Cracovie, 1893. Zofia Turbotyńska, sans enfants, mariée à un professeur d’université, s’efforce de gagner sa place dans la haute société cracovienne. Dans ce but, et pour lutter contre l’ennui de sa vie domestique, elle s’engage au service d’une cause caritative : la Maison Helcel, maison de soins privée pour les malades et les vieux. Lorsqu’une résidente, Mme Mohr, est trouvée morte dans le grenier, le médecin conclut à une crise cardiaque. Mais Zofia, grande lectrice de romans policiers, y voit aussitôt un acte criminel et décide d’enquêter.

Les cosy mysteries sont très en vogue depuis quelque temps. Cet engouement est facile à comprendre : il s’agit de livres assez courts, faciles et agréables à lire et faisant souvent partie d’une série au plus ou moins long cours, ce qui permet de s’attacher au personnage principal. Ce fantastique cosy (et non cosy fantastique, nuance qui a son importance) se déroule dans la bonne société cracovienne de 1893 et tout comme la danse du même nom, son tempo tranquille au départ, devient ensuite de plus en plus vif…
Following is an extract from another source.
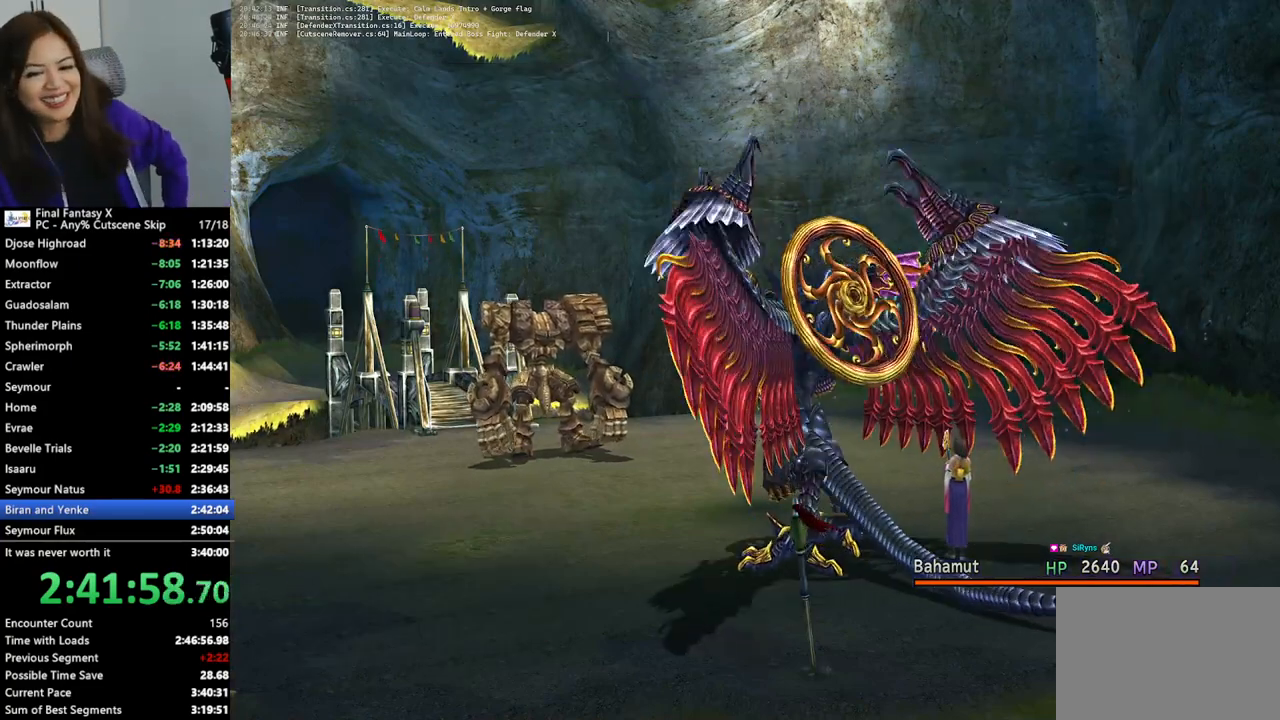
{"buttons": [], "left_stick": "center", "right_stick": "center", "events": [[67, "CROSS", "down"], [133, "CROSS", "up"], [233, "CROSS", "down"], [300, "CROSS", "up"], [400, "CROSS", "down"], [500, "CROSS", "up"]]}
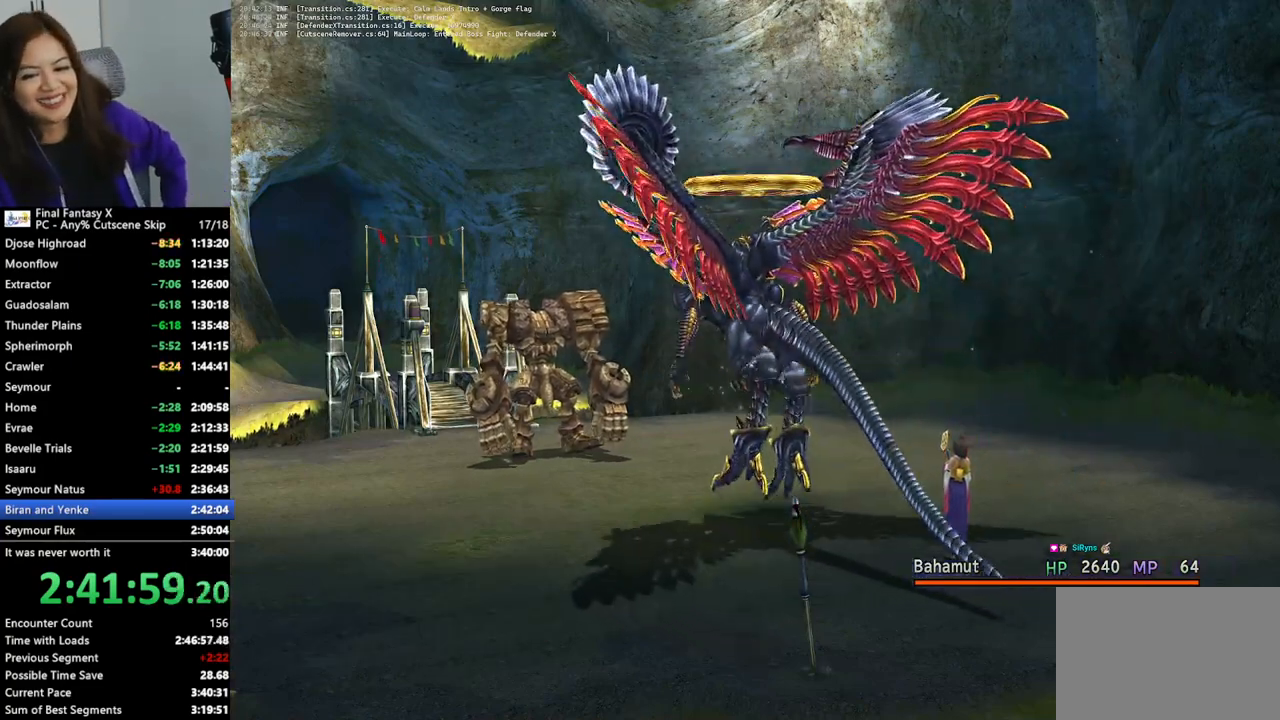
{"buttons": ["CROSS"], "left_stick": "center", "right_stick": "center", "events": [[100, "CROSS", "down"], [167, "CROSS", "up"], [267, "CROSS", "down"], [367, "CROSS", "up"], [467, "CROSS", "down"]]}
Les auteurs croquent avec délectation cette société polonaise d’un 19e siècle vieillissant mettant en scène une galerie de personnages hauts en couleur. Zofia bourgeoise pleine d’ambition et piètre poète qui mène son petit monde (et au-delà) à la baguette est au centre de l’action, accompagnée de rôles secondaires intéressants.

On plonge avec délices dans la grande vie du Cracovie de l’époque, où le monde est si petit, au rythme de ses temps forts historiques : l’inauguration du nouveau théâtre de Cracovie, les obsèques du grand peintre Jan Matejko…
C’est là que réside d’ailleurs la force de ce roman. Le contexte historique est passionnant et parfait pour accueillir notre intrigue. L’ambiance est bien posée et représente une originalité singulière au regard de la plupart des cosys. Par ailleurs, la satire de la société bourgeoise polonaise ajoute encore au plaisir de lecture. N’ayant pas cette culture, on passe certainement à côté de sous-entendus ou traits d’esprits mais qu’importe, le ton est résolument ironique et c’est bien agréable. Les auteurs jouent à fond la carte du second degré et de la dérision et cela fonctionne parfaitement.

Zofia devient au fil des pages une héroïne très convaincante dans son nouveau rôle, digne des plus grands enquêteurs de polars littéraires (une petite pensée pour Miss Marple), donnant envie de prolonger l’aventure avec les prochains tomes à venir. L’enquête elle-même est suffisamment étoffée et habilement construite pour rester intéressante jusqu’au bout. J’ai toutefois regretté que les révélations finales ne soient pas mieux distillées en amont. Elles le sont bien sûr, sinon l’enquête ne fonctionnerait pas, mais pas assez à mon goût.
Il s’agit d’une lecture légère, rythmée, amusante très sympa, qui place la barre assez haut dans le milieu du cosy.